● Page excerpt
Possible signs of hard disk failure:
- disk is not detected by system BIOS and/or Operating System (such as Windows)
- disk is making strange noises
- disk doesn’t make any sound
- disk sounds normal and is detected: examine hard disk S.M.A.R.T. status (can be done using iRecover)
Don’t try this!
If there are indications for disk failure it is advised to sent the disk to data recovery professionals. If the data is worth anything do not, as it is sometimes suggested on the internet:
- open the disk
- freeze the disk
- tap the disk with screwdriver, hammer etc.
- drop the disk on the floor from a small distance
Under certain conditions it may be possible to extract data from a failing disk yourself. Only consider this if the disk contains non vital data. For example, the disk may show SMART warnings, but it may still allow you to clone the disk (to another disk) or to create a disk image. Once you have that clone or disk image, then you have a good chance of recovering your data.
The advantage of creating a clone or disk image is that you only need to read the disk once, where file recovery software will need to access the disk several times in order to recover data.

● Exercise requirements
1. Answer these questions about the hard disk failure text:
(a) Which tool does it name for examining a disk's S.M.A.R.T. status?
(b) Where does it advise sending a disk that shows signs of failure?
(c) What advantage does it give for creating a clone or disk image?
2. Carry the hard disk failure text forward, starting after its last sentence.

● Extracted records
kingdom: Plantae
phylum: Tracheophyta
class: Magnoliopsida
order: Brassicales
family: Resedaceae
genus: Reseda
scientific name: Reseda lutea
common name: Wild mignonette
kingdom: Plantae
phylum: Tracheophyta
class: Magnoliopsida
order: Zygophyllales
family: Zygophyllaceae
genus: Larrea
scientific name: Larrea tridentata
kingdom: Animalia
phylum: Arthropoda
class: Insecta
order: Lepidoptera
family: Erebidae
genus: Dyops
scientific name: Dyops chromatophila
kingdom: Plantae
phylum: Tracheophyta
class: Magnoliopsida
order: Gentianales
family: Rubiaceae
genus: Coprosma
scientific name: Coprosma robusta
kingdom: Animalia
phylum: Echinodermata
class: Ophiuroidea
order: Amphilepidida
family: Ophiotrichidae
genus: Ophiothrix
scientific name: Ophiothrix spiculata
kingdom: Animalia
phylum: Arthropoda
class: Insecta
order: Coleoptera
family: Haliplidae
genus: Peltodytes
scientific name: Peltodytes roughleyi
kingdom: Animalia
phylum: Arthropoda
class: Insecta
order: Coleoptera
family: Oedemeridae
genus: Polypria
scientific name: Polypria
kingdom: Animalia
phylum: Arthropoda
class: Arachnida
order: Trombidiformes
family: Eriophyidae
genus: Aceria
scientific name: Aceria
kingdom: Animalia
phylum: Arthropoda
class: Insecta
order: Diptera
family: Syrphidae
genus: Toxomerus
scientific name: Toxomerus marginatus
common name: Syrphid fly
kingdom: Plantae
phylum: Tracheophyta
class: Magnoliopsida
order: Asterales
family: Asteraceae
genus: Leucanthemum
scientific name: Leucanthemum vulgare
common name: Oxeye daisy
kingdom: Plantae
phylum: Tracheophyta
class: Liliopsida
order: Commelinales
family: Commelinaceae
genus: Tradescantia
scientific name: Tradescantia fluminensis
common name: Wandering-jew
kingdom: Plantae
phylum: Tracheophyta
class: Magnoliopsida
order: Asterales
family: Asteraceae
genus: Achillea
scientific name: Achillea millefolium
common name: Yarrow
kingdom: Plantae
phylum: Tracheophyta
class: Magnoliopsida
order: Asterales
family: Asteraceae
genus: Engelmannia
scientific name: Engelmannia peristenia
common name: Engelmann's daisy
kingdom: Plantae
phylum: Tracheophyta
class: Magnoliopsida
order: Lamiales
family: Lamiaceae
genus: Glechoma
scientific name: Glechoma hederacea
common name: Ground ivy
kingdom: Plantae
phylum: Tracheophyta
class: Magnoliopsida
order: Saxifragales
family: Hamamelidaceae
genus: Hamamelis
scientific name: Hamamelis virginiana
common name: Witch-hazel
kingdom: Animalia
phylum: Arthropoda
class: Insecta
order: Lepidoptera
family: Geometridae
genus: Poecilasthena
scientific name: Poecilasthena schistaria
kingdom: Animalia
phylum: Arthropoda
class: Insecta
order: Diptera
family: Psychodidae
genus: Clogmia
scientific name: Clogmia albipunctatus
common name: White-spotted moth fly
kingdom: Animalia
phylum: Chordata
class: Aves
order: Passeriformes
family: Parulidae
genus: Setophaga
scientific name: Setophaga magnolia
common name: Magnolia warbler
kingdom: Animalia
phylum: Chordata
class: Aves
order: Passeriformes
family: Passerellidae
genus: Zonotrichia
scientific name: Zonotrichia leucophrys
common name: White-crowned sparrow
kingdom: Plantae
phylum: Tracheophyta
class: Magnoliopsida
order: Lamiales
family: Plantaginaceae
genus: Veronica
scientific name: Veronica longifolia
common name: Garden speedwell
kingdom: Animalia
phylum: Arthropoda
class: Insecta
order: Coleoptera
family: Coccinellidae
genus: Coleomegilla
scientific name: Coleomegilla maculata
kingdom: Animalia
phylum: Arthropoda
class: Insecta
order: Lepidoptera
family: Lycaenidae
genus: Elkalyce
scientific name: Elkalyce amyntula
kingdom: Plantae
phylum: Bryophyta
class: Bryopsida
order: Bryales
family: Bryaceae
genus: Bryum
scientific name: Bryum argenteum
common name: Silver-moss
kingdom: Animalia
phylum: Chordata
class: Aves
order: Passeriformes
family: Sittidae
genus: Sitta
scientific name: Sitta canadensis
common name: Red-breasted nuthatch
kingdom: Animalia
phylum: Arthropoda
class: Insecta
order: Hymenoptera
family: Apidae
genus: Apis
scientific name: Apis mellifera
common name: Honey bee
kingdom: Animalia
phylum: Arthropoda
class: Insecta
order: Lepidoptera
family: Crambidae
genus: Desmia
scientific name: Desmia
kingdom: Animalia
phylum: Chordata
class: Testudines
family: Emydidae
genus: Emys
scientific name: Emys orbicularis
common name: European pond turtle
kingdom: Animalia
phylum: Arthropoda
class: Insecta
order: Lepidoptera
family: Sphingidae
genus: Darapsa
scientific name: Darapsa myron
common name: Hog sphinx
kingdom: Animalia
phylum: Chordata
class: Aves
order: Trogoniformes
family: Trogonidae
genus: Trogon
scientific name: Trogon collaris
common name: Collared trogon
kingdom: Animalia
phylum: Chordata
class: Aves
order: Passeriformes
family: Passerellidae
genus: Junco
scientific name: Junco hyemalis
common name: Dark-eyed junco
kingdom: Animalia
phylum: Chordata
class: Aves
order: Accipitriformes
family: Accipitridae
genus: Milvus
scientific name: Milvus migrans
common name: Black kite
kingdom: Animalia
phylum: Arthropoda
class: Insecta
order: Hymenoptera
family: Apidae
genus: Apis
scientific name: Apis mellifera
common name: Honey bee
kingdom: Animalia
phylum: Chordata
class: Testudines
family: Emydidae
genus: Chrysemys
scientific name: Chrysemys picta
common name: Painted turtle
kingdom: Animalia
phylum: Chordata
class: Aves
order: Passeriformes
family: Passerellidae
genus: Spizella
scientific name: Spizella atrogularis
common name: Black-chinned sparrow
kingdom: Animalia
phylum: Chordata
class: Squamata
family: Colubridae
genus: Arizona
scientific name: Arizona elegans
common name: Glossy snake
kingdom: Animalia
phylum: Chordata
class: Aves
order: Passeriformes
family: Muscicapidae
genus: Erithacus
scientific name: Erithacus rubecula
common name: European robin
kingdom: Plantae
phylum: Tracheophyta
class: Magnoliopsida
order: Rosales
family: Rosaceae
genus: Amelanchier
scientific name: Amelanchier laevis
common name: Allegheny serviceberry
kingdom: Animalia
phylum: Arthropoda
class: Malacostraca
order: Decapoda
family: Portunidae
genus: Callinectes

● Answers in order
1.
(a) iRecover.
(b) To data recovery professionals.
(c) You only need to read the disk once, while file recovery software needs to access the disk several times to recover data.

2.
If the cause for the data loss if not due to physical disk errors, we speak of logical data loss. Normally file system structures are in place that allow the operating system to find and access files. The location and layout of these structures depend on the file system in use (eg. FAT32, NTFS etc.). Each disk contains pointers to the file system(s); where one or more volumes are located on the physical disk.
Corruption of pointers to volumes and/or corruption of file system structures prevent the operating system from locating your files. Data recovery is possible as long as the actual file data (the data you stored in your Word documents, or you family pictures, etc.) is still present.